Мы шли по гостиничному коридору, и мне теперь было неловко, я позабыл свое раздражение и думал, что Пиолин обиделся на меня вовсе ни за что, но его лицо не выражало никаких эмоций. Он выглядел теперь точно так же, как в самом начале нашего знакомства, и даже гвоздика в петлице посвежела и приобрела первоначально опрятный вид. Учтиво показывая мне путь к лифту, Пиолин обращал внимание на вычурные люстры в коридоре и новую ковровую дорожку как признаки гостиничного благополучия. Он поблагодарил меня от имени всего персонала за то, что я решил остановиться именно здесь, и заверил, что сервис отличный, служащие вышколены, а горничные тихи и скромны, причем среди них попадаются прехорошенькие. Затем он посетовал, что сейчас на океане ветрено, из-за чего большинство номеров пустует, и сообщил, что в отпускное время комнату здесь не снять. «Все занято, молодой человек, вы не поверите, все занято», – проговорил он и стал несколько рассеян, нажал не на ту кнопку лифта, отвернулся и замурлыкал какой-то мотив.
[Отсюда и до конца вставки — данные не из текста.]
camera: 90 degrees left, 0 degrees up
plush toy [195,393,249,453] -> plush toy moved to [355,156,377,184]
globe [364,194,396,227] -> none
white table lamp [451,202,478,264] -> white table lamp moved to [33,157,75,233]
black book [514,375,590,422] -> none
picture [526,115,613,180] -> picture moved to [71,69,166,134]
Внезапно он вновь повернулся ко мне и самым официальным тоном поблагодарил за понимание, с которым я отнесся к его вопросу, являющему собой формальную процедуру, каковой он обязан следовать. Он ценит мое соучастие в вышеупомянутой процедуре, которое выразилось в том, что я, в полном соответствии с правилами для приезжих, отказался на его вопрос отвечать, причем выразил это в ясной и понятной форме. Это приятно, потому что не со всеми так бывает, некоторые норовят хитрить и увиливать, что приводит к обоюдному утомлению и даже недовольству друг другом. Так что нельзя не порадоваться, когда все дело проходит быстро и гладко, потому что ведь в действительности оно не стоит выеденного яйца.